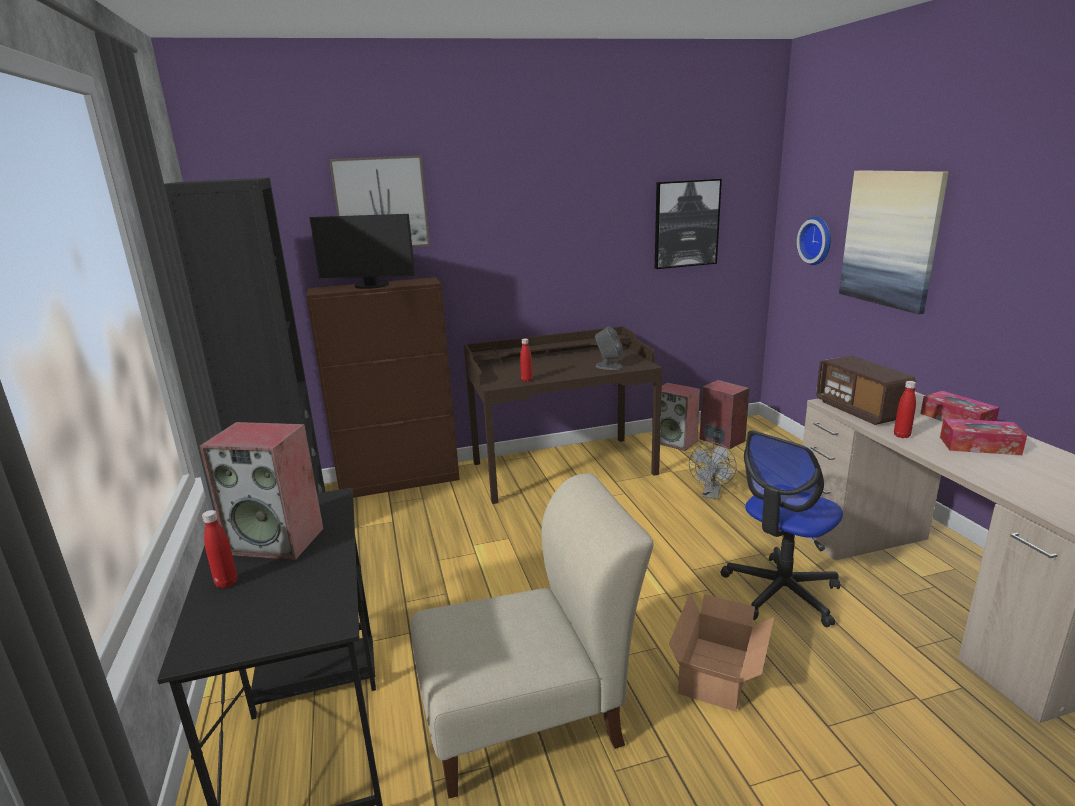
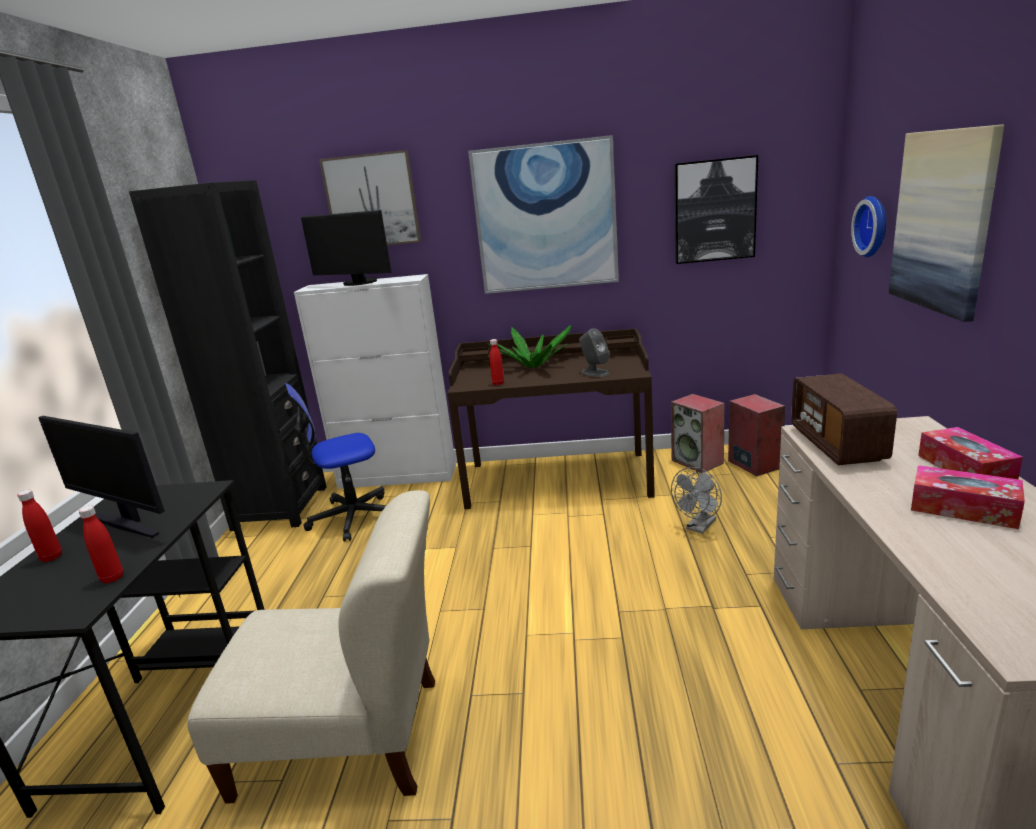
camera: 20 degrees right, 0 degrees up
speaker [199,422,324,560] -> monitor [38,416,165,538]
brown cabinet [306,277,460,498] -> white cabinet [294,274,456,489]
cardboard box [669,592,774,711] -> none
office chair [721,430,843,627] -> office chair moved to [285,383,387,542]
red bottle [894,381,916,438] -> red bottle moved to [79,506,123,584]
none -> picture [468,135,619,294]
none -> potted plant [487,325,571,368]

...

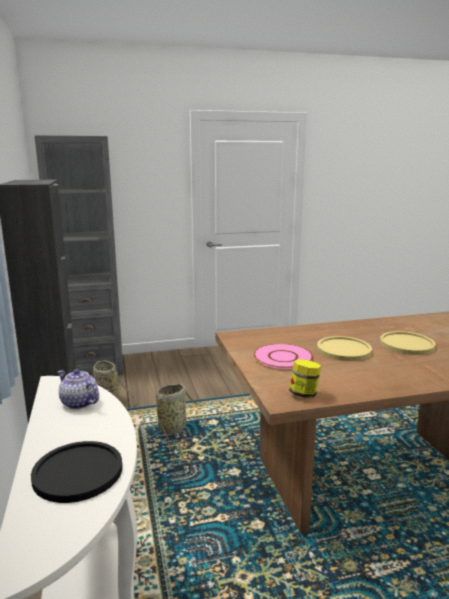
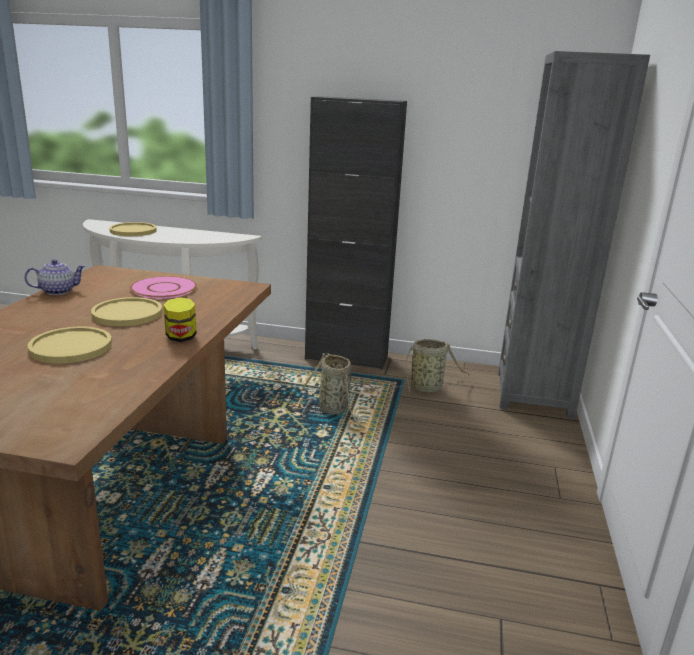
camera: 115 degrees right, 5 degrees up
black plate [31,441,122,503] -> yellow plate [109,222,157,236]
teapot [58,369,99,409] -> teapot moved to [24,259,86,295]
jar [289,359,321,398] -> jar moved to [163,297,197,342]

Exercise directions
In the entries above, find the line with "speaker [199,422,324,560] ->" and the line with "none -> potted plant [487,325,571,368]", then set down exactly those two and every line between them, nothing else.

Output of the exercise
speaker [199,422,324,560] -> monitor [38,416,165,538]
brown cabinet [306,277,460,498] -> white cabinet [294,274,456,489]
cardboard box [669,592,774,711] -> none
office chair [721,430,843,627] -> office chair moved to [285,383,387,542]
red bottle [894,381,916,438] -> red bottle moved to [79,506,123,584]
none -> picture [468,135,619,294]
none -> potted plant [487,325,571,368]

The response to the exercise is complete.